PROBLEM STATEMENT
Which lines of the material contain the word "events"? Show each one.

MATERIAL SUPPLIED

[Start of Attachment]

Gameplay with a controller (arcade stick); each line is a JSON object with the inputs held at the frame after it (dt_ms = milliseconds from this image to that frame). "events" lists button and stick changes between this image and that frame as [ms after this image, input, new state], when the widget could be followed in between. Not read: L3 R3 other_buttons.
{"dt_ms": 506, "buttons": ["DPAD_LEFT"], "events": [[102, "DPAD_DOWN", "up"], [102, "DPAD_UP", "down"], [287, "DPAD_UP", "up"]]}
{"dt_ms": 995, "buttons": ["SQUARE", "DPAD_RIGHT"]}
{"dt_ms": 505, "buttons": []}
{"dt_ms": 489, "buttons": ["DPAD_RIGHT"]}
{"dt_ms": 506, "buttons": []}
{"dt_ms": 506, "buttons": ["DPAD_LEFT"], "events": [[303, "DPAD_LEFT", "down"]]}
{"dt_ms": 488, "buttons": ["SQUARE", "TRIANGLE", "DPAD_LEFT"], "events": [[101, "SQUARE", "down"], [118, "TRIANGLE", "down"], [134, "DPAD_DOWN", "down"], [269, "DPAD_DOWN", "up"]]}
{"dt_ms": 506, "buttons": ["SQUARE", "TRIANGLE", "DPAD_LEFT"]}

[End of Attachment]

EXERCISE RESULT
Gameplay with a controller (arcade stick); each line is a JSON object with the inputs held at the frame after it (dt_ms = milliseconds from this image to that frame). "events" lists button and stick changes between this image and that frame as [ms after this image, input, new state], when the widget could be followed in between. Not read: L3 R3 other_buttons.
{"dt_ms": 506, "buttons": ["DPAD_LEFT"], "events": [[102, "DPAD_DOWN", "up"], [102, "DPAD_UP", "down"], [287, "DPAD_UP", "up"]]}
{"dt_ms": 506, "buttons": ["DPAD_LEFT"], "events": [[303, "DPAD_LEFT", "down"]]}
{"dt_ms": 488, "buttons": ["SQUARE", "TRIANGLE", "DPAD_LEFT"], "events": [[101, "SQUARE", "down"], [118, "TRIANGLE", "down"], [134, "DPAD_DOWN", "down"], [269, "DPAD_DOWN", "up"]]}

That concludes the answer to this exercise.